In the second part of our interview on his recent study published in the American Journal of Managed Care® (AJMC®), "Prescription Rebate Guarantees: Employer Insights," John M. O'Brien, PharmD, MPH, president and CEO of the National Pharmaceutical Council (NPC), discusses the potential impact of its limitations and areas for further research.
He also highlighted how the study's findings tie into the recent conversation surrounding pharmacy benefit managers (PBMs) and drug rebates, gaining the attention of Mark Cuban, co-founder of the Mark Cuban Cost Plus Drug Company.
This transcript has been lightly edited for clarity.
Transcript
What do your findings add to the ongoing public discourse on PBMs and drug rebates?
The findings of this research underscore what we've been hearing from leading voices like Mark Cuban, Greg Baker, Adam Fine, and Jonathan Levitt. Employers should learn more about how this system works and not let rebate guarantees cause them to make bad choices for their employees.
It also adds to the research relevant to the investigative journalism of veteran reporters like Bob Herman, Reed Abelson, and Rebecca Robbins. Employer benefits consultants aren't well known, but they play an outsized role in the benefits employers offer to patients and how that affects what people pay at the pharmacy counter. They're taking together all of these things to give policymakers more to consider as they propose reform.

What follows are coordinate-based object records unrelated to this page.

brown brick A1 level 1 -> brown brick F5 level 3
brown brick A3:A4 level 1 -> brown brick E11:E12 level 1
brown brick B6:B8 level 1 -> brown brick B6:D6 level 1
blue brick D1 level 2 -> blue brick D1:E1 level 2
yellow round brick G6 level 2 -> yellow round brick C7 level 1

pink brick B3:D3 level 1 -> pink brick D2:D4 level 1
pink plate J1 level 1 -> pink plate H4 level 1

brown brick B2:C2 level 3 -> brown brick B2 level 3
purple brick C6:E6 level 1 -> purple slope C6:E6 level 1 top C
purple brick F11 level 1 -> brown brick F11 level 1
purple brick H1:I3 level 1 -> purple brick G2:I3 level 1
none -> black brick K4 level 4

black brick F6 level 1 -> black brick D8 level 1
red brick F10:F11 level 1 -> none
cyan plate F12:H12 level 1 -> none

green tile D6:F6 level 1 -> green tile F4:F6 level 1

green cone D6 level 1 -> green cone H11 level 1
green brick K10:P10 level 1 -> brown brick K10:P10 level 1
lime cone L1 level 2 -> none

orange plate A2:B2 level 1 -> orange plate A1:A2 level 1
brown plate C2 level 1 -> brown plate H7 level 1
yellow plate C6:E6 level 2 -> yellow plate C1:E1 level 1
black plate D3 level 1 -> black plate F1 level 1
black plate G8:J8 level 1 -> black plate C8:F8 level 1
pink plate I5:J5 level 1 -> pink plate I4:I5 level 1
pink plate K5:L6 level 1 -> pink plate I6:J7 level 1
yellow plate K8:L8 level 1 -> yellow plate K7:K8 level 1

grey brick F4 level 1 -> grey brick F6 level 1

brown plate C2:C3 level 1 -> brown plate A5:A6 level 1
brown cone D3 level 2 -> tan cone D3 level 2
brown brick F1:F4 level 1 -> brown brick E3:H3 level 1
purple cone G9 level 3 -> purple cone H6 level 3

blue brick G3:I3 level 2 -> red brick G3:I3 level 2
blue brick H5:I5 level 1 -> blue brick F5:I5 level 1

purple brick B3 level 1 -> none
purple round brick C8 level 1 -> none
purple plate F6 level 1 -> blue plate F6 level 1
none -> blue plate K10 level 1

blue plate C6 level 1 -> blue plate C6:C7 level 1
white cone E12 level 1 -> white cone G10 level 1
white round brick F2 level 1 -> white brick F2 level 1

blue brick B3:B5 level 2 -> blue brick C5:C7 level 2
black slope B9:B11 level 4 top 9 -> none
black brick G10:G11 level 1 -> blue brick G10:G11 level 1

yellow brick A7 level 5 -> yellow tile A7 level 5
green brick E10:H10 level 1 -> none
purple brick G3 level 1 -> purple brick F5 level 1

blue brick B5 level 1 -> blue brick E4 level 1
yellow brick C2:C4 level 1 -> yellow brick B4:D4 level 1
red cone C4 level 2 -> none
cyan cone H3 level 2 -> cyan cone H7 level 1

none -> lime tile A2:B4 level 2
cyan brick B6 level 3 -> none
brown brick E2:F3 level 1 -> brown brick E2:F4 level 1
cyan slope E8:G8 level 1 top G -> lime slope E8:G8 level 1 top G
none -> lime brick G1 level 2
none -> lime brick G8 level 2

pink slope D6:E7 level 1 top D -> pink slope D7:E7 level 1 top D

Could you discuss your study's limitations? How did they potentially impact your findings?
First of all, this is a survey, so it measures how people respond to a survey, not what they actually do. We didn't hear back from everyone who received the survey, nor do we have visibility into the confidential agreements signed by the employers who did respond.
But this is the first research of its kind, and I hope it encourages more research into a key finding, which is why employers say they prefer transparency but instead end up choosing rebate guarantees when we know these rebate guarantees can obscure transparency into the prices they're actually paying and getting the information they really want.
What should future research focus on to build upon your findings regarding rebate guarantees and the role of employer benefit consultants and brokers in PBM selection?
There's 2 other research opportunities that our research hopefully encourages. AJMC® has published work from many respected researchers to illustrate the link between incentives and choice.
So, more research into why employers make the PBM choices they do and how it affects employees will go a long way in building better benefits or creating policies that lead to lower out-of-pocket costs and better health outcomes for their employees.
Secondly, another part of the system that isn't well understood yet is the group purchasing organizations, or offshore GPOs as they're sometimes referred to. So, more research to clarify the role they play in all of this can help shed more light on a shadowy and opaque system that may not be helping patients.